Given data:
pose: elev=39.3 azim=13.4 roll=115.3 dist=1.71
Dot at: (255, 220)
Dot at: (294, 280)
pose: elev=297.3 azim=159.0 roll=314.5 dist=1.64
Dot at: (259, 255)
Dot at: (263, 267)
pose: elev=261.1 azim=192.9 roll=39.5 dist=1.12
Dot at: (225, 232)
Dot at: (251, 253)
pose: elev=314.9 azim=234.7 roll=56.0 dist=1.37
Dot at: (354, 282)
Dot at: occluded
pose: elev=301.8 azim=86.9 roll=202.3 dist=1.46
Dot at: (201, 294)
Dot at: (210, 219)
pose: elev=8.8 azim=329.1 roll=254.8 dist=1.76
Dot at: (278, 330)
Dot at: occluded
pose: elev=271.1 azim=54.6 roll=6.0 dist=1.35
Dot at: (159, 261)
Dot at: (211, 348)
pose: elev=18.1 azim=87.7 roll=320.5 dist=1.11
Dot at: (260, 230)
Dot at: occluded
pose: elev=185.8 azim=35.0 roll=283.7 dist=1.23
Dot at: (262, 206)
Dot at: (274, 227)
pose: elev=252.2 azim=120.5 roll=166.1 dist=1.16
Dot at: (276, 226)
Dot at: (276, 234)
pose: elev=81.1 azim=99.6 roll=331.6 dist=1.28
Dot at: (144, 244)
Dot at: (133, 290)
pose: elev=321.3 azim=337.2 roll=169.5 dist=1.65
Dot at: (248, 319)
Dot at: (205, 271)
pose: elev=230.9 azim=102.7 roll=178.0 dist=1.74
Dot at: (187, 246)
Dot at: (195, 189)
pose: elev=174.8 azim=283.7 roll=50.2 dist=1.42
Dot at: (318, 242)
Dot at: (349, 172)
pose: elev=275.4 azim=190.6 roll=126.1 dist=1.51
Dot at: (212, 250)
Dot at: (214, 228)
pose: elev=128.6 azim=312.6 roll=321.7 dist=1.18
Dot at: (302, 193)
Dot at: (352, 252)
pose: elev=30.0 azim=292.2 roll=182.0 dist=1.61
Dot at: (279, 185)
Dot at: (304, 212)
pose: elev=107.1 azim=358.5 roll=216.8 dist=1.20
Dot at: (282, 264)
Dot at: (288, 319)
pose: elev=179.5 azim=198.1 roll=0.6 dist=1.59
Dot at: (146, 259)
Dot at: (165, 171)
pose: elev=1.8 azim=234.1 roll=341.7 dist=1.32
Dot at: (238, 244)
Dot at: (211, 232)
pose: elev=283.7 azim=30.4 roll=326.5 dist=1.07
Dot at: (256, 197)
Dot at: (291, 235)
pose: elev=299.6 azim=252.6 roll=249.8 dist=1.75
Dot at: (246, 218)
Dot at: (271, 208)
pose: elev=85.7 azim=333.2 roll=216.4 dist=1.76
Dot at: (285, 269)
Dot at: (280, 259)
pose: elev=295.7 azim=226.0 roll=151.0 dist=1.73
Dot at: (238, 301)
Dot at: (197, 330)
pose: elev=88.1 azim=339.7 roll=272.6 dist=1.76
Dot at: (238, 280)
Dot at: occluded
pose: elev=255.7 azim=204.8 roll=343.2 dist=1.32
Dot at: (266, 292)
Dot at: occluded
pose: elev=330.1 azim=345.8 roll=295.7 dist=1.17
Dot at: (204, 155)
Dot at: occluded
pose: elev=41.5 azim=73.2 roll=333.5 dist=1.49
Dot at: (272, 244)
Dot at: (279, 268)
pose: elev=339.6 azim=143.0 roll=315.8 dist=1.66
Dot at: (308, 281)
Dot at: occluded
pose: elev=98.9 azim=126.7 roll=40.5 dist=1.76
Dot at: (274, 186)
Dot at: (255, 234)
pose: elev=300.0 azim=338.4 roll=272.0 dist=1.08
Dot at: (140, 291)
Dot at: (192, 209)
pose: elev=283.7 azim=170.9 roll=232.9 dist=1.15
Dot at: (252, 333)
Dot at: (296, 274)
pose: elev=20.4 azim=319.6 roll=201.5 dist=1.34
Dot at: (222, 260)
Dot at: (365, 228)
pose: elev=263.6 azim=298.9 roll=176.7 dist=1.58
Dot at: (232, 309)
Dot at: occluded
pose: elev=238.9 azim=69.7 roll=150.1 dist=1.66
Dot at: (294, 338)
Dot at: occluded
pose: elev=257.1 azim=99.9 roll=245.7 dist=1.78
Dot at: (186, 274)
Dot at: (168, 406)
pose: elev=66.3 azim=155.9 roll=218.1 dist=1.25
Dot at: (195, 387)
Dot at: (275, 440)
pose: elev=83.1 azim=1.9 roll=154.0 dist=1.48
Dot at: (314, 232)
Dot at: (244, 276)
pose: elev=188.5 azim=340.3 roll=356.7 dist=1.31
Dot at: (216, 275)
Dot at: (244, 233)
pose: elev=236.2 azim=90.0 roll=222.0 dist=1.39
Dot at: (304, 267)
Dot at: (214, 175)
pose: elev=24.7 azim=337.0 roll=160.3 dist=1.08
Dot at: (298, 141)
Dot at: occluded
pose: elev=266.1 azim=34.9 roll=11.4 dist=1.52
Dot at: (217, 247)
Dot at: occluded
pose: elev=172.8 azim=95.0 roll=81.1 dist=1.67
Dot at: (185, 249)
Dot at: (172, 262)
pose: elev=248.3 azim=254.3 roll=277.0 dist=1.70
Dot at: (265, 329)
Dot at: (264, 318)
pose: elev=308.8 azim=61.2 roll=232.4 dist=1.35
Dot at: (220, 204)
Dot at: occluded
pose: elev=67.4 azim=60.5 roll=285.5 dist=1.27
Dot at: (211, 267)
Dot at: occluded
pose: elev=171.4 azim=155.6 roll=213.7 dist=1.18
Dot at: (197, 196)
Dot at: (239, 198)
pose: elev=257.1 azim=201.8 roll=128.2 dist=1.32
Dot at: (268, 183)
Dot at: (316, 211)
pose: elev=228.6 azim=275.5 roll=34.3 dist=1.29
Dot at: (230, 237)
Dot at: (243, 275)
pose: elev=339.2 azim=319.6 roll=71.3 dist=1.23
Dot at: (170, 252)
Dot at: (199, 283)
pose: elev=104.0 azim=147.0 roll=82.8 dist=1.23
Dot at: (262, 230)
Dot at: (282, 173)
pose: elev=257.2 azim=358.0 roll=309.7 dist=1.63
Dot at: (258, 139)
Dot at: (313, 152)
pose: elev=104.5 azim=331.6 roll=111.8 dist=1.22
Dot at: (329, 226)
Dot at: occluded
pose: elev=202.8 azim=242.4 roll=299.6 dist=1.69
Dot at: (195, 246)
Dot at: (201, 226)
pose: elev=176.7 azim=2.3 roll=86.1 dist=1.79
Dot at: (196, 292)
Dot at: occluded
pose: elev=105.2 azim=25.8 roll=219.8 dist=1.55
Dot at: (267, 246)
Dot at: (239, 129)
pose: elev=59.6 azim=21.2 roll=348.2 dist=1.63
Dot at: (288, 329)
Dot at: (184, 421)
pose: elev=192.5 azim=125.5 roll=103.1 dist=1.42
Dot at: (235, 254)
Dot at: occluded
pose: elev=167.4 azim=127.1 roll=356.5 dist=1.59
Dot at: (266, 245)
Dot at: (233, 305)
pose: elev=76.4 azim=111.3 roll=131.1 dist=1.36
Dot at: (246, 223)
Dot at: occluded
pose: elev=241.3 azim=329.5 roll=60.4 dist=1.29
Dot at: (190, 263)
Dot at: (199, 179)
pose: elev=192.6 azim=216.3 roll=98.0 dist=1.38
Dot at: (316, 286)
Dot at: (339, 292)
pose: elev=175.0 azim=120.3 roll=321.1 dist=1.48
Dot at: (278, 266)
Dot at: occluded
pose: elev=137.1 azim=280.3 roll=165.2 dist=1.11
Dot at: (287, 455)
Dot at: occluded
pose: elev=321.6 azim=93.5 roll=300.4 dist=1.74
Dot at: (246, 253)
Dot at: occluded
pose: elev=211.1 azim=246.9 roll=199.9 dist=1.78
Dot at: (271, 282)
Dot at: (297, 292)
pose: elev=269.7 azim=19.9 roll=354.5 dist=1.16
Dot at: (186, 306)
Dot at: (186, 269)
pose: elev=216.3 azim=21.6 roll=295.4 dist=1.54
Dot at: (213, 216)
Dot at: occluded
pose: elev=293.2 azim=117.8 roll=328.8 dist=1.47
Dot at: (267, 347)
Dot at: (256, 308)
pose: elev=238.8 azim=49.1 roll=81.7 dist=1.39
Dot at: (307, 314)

Given problem: Give back only the lines from the one with "pose: elev=314.9 azim=234.7" up to and including the one with "Dot at: (304, 212)". In them, put "tilt" in place of each "roll" and leave everything else the same.

Output for this exercise:
pose: elev=314.9 azim=234.7 tilt=56.0 dist=1.37
Dot at: (354, 282)
Dot at: occluded
pose: elev=301.8 azim=86.9 tilt=202.3 dist=1.46
Dot at: (201, 294)
Dot at: (210, 219)
pose: elev=8.8 azim=329.1 tilt=254.8 dist=1.76
Dot at: (278, 330)
Dot at: occluded
pose: elev=271.1 azim=54.6 tilt=6.0 dist=1.35
Dot at: (159, 261)
Dot at: (211, 348)
pose: elev=18.1 azim=87.7 tilt=320.5 dist=1.11
Dot at: (260, 230)
Dot at: occluded
pose: elev=185.8 azim=35.0 tilt=283.7 dist=1.23
Dot at: (262, 206)
Dot at: (274, 227)
pose: elev=252.2 azim=120.5 tilt=166.1 dist=1.16
Dot at: (276, 226)
Dot at: (276, 234)
pose: elev=81.1 azim=99.6 tilt=331.6 dist=1.28
Dot at: (144, 244)
Dot at: (133, 290)
pose: elev=321.3 azim=337.2 tilt=169.5 dist=1.65
Dot at: (248, 319)
Dot at: (205, 271)
pose: elev=230.9 azim=102.7 tilt=178.0 dist=1.74
Dot at: (187, 246)
Dot at: (195, 189)
pose: elev=174.8 azim=283.7 tilt=50.2 dist=1.42
Dot at: (318, 242)
Dot at: (349, 172)
pose: elev=275.4 azim=190.6 tilt=126.1 dist=1.51
Dot at: (212, 250)
Dot at: (214, 228)
pose: elev=128.6 azim=312.6 tilt=321.7 dist=1.18
Dot at: (302, 193)
Dot at: (352, 252)
pose: elev=30.0 azim=292.2 tilt=182.0 dist=1.61
Dot at: (279, 185)
Dot at: (304, 212)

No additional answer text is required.